Only time will tell.

Can internal social networks help law firms?

This is the question Lars Plougmann of Headshift is asked in this short (3 minute) video, filmed at the Legal IT show earlier this year.

Essentially internal "social networks" gives users more control and choice about the information they receive. For example rather then having emails sent to them, users can choose whether they want to subscribe to particular sources of information for example conflict checking emails, advertisements, annoucements etc* This can help users manage their time more effectively as they wont be managing emails to the same extent.

There are several other examples detailed by Lars in his post on the Headshift blog.

*These are not examples gives by Lars in his interview.

How effective is your intranet in an emergency?

I haven't ever really posted much about Intranets on this blog, but that will probably change as a lot of my work is involved around managing an Intranet.

So given the recent issues with volcanoes the UK has been experiencing the following blog post called "How effective is your Intranet in an emergency" caught my eye.

From the blog post "You never know when an emergency may strike so the best preparation is careful assessment and planning of systems and strategies that can be used to minimize the effect of the emergency. As people are rarely in the place they expect to be during an emergency, the intranet can play a key role in ensuring that employees have access to the information they need to be able to step in for their co-workers"

There is some sound advice in this blog post and I recommend reading the full article by Martin White called "Intranet support for emergency planning - the air flight ban in Europe"

Sharepoint explained

For anyone who hasn't come across Sharepoint yet, the video below is a good introduction to this application and some of its functionality.

Increasingly Sharepoint is becoming the application of choice for Law Firms when they think about how they can improve collaboration and the ease with which users can create and publish content.

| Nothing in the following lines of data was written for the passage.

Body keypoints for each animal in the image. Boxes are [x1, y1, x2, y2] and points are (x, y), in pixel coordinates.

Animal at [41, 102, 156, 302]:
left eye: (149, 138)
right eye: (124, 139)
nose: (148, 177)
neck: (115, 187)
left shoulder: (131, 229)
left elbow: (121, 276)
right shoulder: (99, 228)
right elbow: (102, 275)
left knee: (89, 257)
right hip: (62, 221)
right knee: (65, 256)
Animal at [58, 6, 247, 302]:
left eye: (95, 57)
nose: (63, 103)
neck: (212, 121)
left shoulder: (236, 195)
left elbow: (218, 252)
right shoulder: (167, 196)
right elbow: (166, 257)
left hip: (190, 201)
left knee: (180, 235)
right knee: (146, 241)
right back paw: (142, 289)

Librarians vs Knowledge Managers

There has been a lot of discussion in the last week in relation to a post published on the blog in the blog post called "reflection on KM and libraries in law firms" the author writes about their experiences of libraries that have been managed by Knowledge Management teams. The blog post raised some interesting points, which have been picked up by a number of other bloggers incluing Mary Abraham in her post "Librarians vs Knowledge Managers" in the 3Geeks and Law blog post "Libraries and KM, cant we all just get along" Musings on the Librarian’s Role in Knowledge Management in Law Firms from the Strategic Librarian blog and Knowledge Managers, Librarians, Practice Support, and Business Analysis from the Strategic Legal Technology blog

I don't completely agree with the points raised in the original post, but I cant see how Libraries can be perceived as second class if they're being run by Knowledge Management departments, having said that in both the law firms I've worked for the Libraries have been part of the Knowledge Management team and have "ultimately" been managed by a Knowledge Manager/Knowledge Director rather then a Library Manager. Something else the post made me think about is whether Law Librarians are all actually Knowledge Managers, generally individuals who work in Libraries will manage Knowledge to a degree so is this really a case of a mountain being made out of a molehill? or is that too much of a simplified view of an issue that seems to be quite controversial!

How BT uses social media with internal communication

This is an interesting post from Mark Morrell, which demonstrates how BT are currently using Social Media to present internal communications.

There are 4 different tools shown in this presentation:

- BT Today (Intranet)
- Blog central (Blogs)
- BT Pedia (Wiki pages)
- Podcast central (Podcasting)

This is a really interesting presentation, which is well worth reviewing.